11:40 - 11:45 | Tue 30 May | Room 4613/4713 | TUB8.3

Session: Human-Robot Interaction 1

Abstract

Fetching items is an important problem for a social robot. It requires a robot to interpret a person's language and gesture and use these noisy observations to infer what item to deliver. If the robot could ask questions, it would help the robot be faster and more accurate in its task. Existing approaches either do not ask questions, or rely on fixed question-asking policies. To address this problem, we propose a model that makes assumptions about cooperation between agents to perform richer signal extraction from observations.
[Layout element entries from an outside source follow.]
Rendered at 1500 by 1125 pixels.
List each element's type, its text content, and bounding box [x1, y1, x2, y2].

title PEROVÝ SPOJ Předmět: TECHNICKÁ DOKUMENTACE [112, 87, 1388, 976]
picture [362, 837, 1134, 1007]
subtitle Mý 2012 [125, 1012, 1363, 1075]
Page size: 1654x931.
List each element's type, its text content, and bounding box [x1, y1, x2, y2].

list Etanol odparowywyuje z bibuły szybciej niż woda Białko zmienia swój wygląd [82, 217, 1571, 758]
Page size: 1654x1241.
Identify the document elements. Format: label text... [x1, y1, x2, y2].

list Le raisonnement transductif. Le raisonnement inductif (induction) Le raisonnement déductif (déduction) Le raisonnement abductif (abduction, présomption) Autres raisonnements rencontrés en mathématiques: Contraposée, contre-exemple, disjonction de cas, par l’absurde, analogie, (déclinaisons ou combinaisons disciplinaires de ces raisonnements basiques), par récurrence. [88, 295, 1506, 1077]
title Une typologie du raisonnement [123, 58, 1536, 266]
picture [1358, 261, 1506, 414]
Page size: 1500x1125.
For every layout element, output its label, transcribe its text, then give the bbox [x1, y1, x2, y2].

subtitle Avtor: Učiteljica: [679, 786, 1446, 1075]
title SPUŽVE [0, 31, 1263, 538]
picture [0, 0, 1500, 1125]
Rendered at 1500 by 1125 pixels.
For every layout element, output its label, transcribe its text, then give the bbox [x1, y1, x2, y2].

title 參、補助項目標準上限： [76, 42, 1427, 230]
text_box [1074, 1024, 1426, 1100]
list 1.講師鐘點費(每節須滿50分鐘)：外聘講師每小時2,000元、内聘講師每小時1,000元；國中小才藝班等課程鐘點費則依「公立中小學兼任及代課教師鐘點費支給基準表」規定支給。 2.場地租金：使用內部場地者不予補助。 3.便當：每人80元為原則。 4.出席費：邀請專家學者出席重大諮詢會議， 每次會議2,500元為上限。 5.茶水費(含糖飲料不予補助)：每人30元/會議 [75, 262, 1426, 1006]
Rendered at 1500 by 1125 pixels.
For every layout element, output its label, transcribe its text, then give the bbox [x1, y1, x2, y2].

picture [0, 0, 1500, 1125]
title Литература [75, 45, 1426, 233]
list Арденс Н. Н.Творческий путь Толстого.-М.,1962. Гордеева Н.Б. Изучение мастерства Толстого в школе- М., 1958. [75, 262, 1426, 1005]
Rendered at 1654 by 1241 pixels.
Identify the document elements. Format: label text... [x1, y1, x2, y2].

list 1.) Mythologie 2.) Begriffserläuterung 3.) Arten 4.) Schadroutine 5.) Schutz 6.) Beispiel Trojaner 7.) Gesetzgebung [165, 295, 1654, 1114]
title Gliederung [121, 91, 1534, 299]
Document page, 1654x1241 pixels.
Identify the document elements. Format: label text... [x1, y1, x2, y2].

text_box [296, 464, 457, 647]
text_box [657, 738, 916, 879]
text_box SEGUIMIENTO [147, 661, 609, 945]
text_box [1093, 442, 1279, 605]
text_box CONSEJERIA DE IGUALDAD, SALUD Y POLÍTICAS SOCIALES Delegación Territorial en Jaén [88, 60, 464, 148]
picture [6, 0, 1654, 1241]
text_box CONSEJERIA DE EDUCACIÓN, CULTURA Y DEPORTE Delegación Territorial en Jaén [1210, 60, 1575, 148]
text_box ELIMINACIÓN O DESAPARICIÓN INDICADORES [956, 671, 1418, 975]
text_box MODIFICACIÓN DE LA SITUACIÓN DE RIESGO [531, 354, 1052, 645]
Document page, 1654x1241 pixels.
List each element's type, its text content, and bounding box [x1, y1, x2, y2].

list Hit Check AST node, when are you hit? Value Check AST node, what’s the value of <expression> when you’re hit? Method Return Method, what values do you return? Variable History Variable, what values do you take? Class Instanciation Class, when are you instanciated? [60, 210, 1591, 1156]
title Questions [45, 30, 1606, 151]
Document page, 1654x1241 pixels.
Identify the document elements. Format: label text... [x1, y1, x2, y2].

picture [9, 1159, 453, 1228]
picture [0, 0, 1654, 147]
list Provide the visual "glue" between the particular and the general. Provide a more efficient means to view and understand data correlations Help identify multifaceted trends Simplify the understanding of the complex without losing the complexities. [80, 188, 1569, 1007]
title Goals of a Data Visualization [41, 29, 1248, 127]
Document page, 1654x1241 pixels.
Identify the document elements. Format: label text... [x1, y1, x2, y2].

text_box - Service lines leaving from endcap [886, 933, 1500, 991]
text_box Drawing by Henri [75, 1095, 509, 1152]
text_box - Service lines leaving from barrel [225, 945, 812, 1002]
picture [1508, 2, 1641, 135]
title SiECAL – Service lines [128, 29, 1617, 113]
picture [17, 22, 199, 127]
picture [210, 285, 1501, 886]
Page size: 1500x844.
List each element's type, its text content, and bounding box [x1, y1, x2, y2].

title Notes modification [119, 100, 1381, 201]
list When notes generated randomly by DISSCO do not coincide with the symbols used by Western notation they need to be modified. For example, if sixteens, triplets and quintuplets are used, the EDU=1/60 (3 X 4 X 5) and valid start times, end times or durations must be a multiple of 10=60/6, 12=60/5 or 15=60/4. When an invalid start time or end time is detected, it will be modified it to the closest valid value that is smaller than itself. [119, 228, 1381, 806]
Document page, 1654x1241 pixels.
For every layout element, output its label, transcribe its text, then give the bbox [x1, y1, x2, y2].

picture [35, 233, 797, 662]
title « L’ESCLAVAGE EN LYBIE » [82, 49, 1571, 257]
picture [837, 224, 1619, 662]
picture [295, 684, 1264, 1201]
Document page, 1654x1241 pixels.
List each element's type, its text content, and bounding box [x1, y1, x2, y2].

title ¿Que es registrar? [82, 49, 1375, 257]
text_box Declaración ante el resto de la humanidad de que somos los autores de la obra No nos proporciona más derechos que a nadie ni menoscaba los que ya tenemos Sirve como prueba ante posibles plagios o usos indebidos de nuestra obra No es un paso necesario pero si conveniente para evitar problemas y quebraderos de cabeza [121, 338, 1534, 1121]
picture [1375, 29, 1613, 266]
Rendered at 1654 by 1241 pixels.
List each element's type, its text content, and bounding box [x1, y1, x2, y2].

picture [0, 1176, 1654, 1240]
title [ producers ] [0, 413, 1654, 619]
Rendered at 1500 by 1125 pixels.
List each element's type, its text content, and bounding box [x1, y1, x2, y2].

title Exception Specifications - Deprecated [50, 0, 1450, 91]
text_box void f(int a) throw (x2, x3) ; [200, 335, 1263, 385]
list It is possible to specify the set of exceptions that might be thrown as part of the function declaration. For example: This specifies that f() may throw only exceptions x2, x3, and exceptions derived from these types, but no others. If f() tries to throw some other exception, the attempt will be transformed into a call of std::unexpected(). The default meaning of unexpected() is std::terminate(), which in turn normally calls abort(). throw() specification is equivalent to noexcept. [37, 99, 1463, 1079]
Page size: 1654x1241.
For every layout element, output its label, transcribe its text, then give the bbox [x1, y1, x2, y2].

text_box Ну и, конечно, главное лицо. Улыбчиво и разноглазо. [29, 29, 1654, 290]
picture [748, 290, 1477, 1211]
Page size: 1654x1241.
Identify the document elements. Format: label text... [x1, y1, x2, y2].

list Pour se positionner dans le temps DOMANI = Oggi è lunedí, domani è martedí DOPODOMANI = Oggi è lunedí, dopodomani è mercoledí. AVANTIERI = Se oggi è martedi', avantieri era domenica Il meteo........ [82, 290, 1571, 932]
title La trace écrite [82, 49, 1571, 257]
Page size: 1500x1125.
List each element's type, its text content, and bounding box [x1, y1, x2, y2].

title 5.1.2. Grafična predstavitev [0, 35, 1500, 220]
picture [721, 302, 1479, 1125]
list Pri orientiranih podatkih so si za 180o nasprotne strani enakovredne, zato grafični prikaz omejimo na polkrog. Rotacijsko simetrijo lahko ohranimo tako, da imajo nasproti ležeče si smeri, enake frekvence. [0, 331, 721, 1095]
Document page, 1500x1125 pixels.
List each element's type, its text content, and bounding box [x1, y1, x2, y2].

This work defines a mathematical framework for an item-fetching domain that allows a robot to increase the speed and accuracy of its ability to interpret a person's requests by reasoning about its own uncertainty as well as processing implicit information (implicatures). We formalize the item-delivery domain as a Partially Observable Markov Decision Process (POMDP), and approximately solve this POMDP in real time. Our model improves speed and accuracy of fetching tasks by asking relevant clarifying questions only when necessary. To measure our model's improvements, we conducted a real world user study with 16 participants. Our method achieved greater accuracy and a faster interaction time compared to state-of-the-art baselines. Our model is 2.17 seconds faster (25% faster) than a state-of-the-art baseline, while being 2.1% more accurate.